The language used here to mimic Elizabethan times but, in so doing, the dialogue was very stilted and hard to engage with for a good portion of the book.  While the language may have been to authenticate the time period, some of it was off in terms of usage and slowed the pace of the tale considerably.  However, her use of John Dee and Edward Kelly as the wizards in the town of Mortlak, who cause harm to the world of Faerie, was inspired, though even just Kelly would have been enough here.

Rosamund (Rose Red) and Blanche (Snow White) are the daughters of the Widow Arden (forest) who live on the outskirts of town near the land of Faerie, and while they tend to stay outside the forest and only use the herbs found within its borders for good, they have skills that other townsfolk only speculate about.  It is there in the woods that they find all manner of plants, including elecampane, which is native to central Asia.  Is this the work of the fay?  Or a miscalculation on Wrede’s part?  It’s unclear.
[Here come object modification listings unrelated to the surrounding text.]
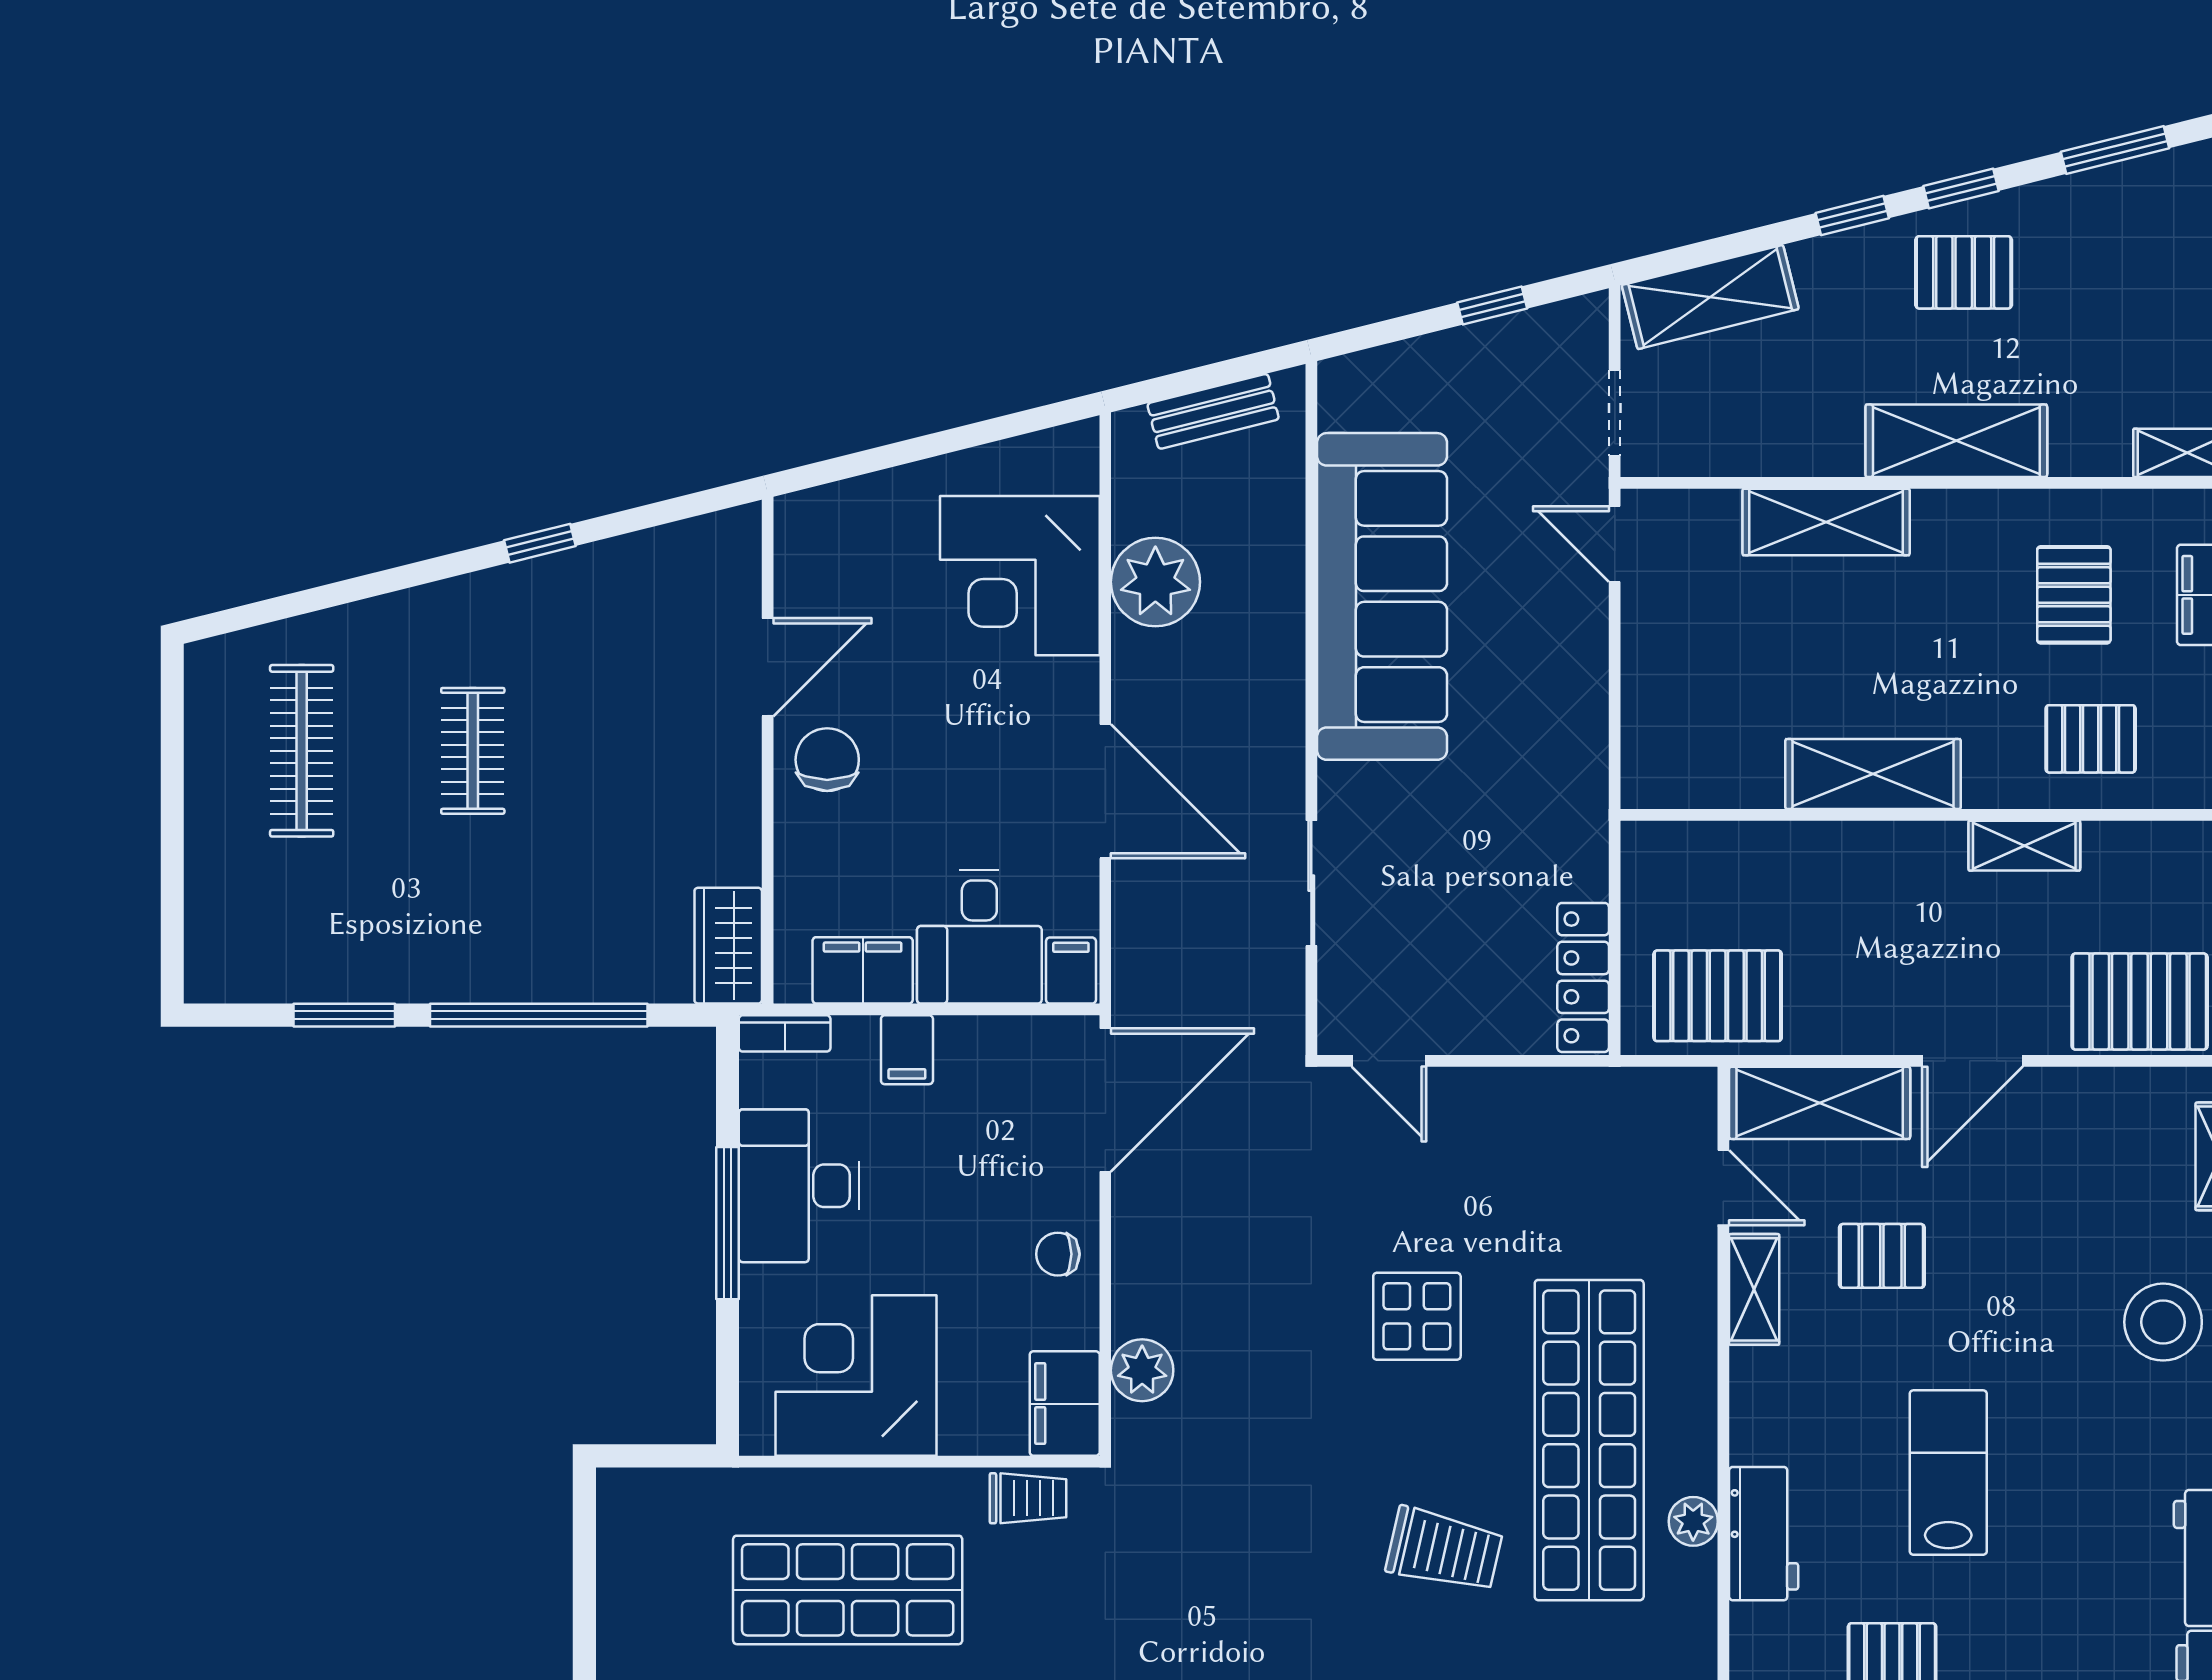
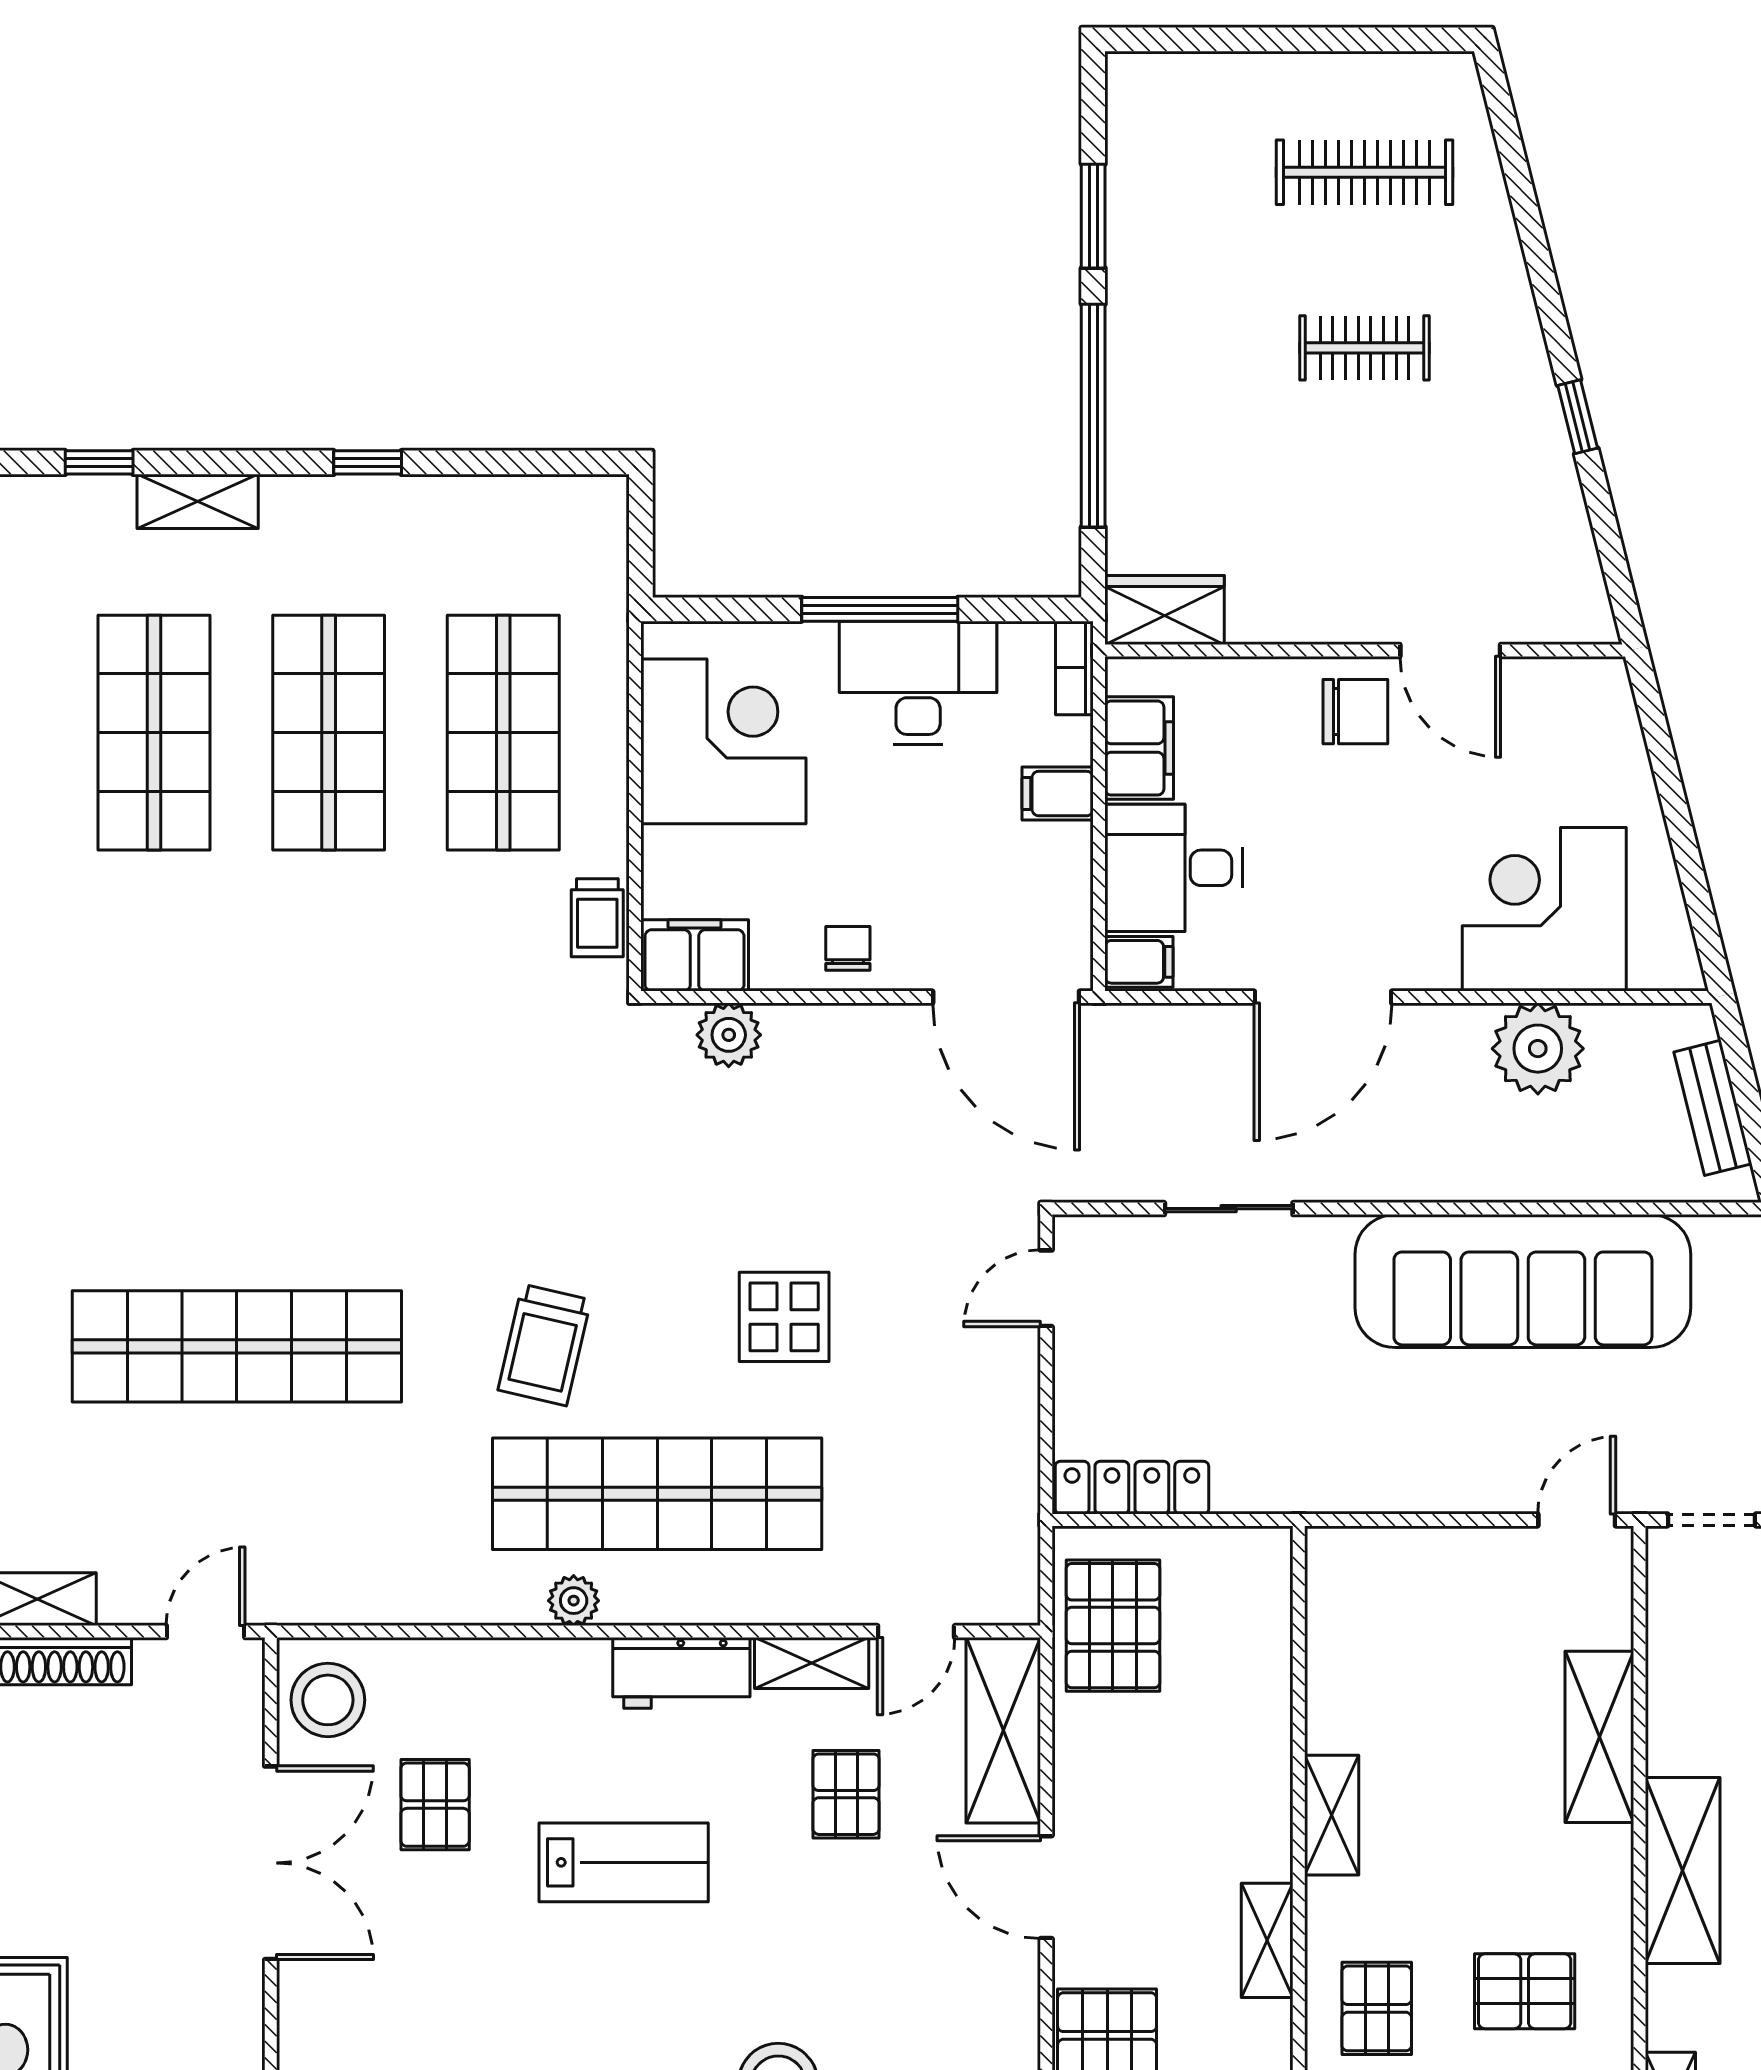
shelving: (1873, 774) -> (1332, 1815), width x0.67, depth x0.75
workbench: (1764, 1534) -> (681, 1673), moved

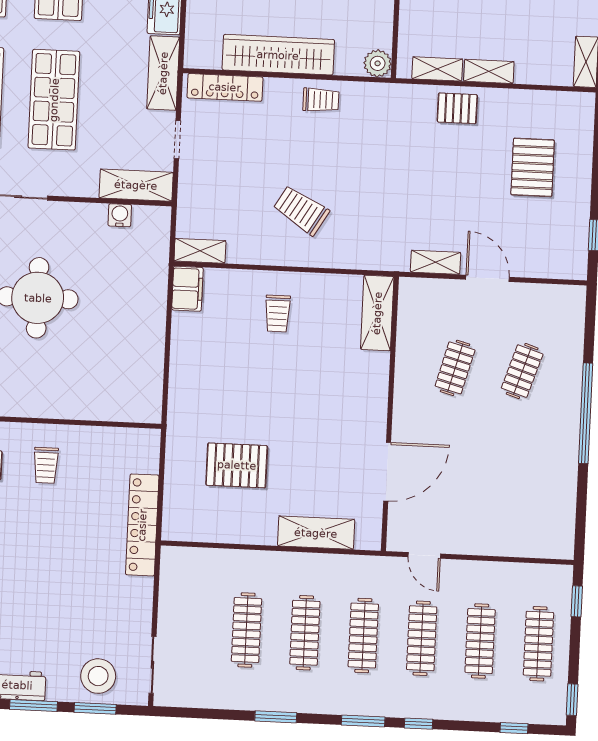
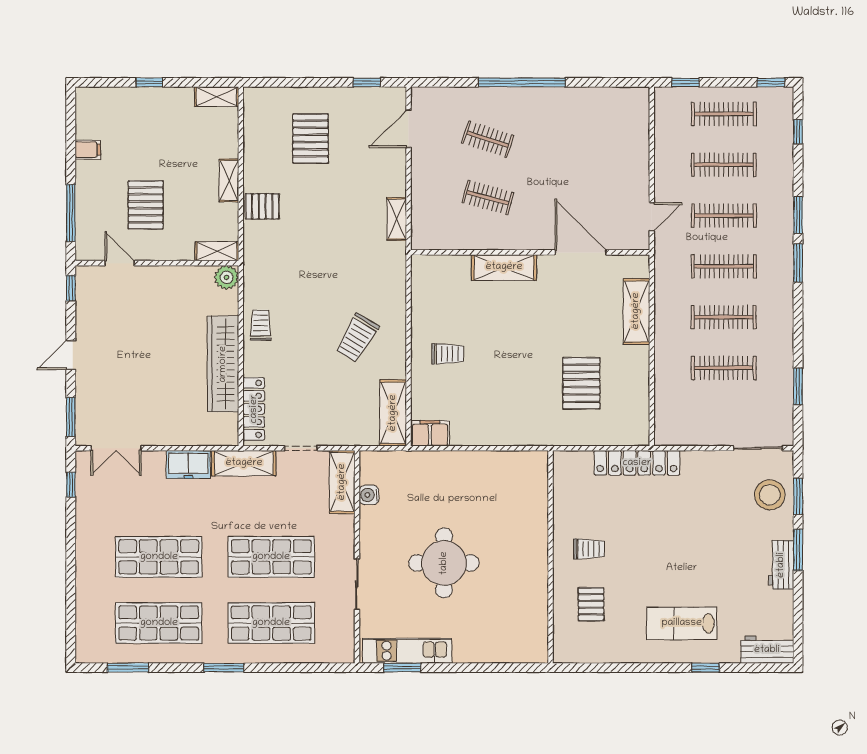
shelving: (437, 69) -> (217, 251), moved, turned 90
pallet: (457, 108) -> (262, 206), turned 90
pallet: (533, 167) -> (310, 139), turned 90
shelving: (200, 251) -> (393, 413), width x1.50, depth x1.33
door: (488, 278) -> (409, 129), moved
shelving: (377, 313) -> (504, 267), moved
window: (276, 717) -> (798, 386), moved
window: (418, 724) -> (798, 215), width x1.50

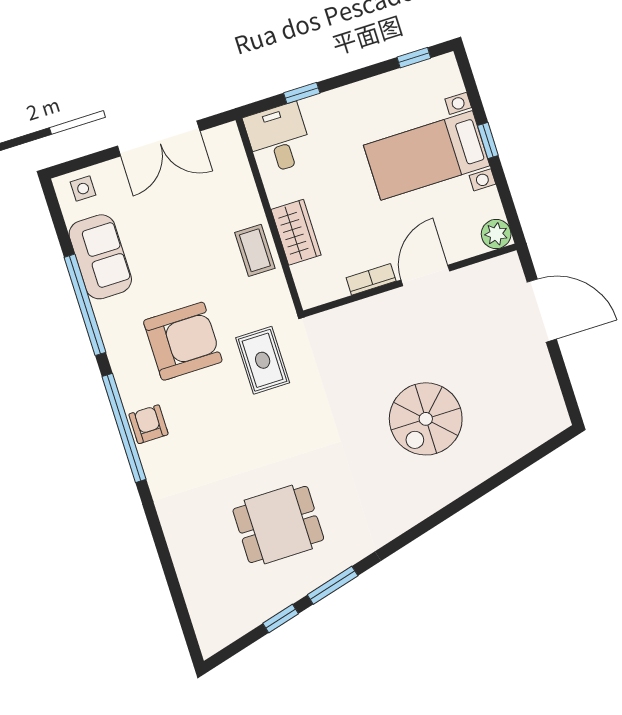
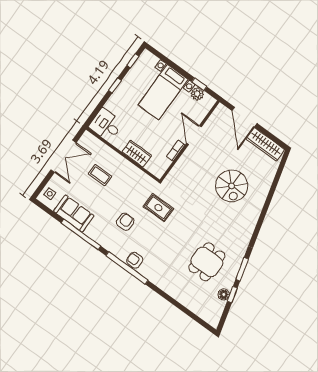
window: (302, 93) -> (115, 85), moved
window: (488, 141) -> (199, 84), moved
plant: (496, 234) -> (197, 94), moved
coffee table: (255, 250) -> (100, 175), moved
door: (542, 311) -> (244, 117), swing flipped
armchair: (183, 341) -> (125, 222), width x0.53, depth x0.53
wardrobe: (543, 388) -> (265, 144), added
floor lamp: (265, 607) -> (224, 294), added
Wrede also relies on the continuation of “work” over several dayson more than one occasion without going into depth about the failed experiments, etc. This also slows the pace of the fairy tale down.  Snow White and Rose Red by Patricia C. Wrede is a satisfactory retelling of a well-known fairy tale, but what is unclear still is the motivations of one set of evildoers — the fay.  While the mortals clearly seek fame and fortune in their magic renderings, the fay involved in the spell-casting seem to have muddy reasoning for their part in it.

RATING: Tercet

About the Author:

Patricia C. Wrede was born in Chicago, Ill., and is the eldest of five children. She started writing in seventh grade. She attended Carleton College in Minnesota, where she majored in Biology and managed to avoid taking any English courses at all. She began work on her first novel, Shadow Magic, just after graduating from college in 1974. Patricia received her M.B.A. from the University of Minnesota in 1977.  Patricia finished her first novel in late 1978, and she has since published 12 books.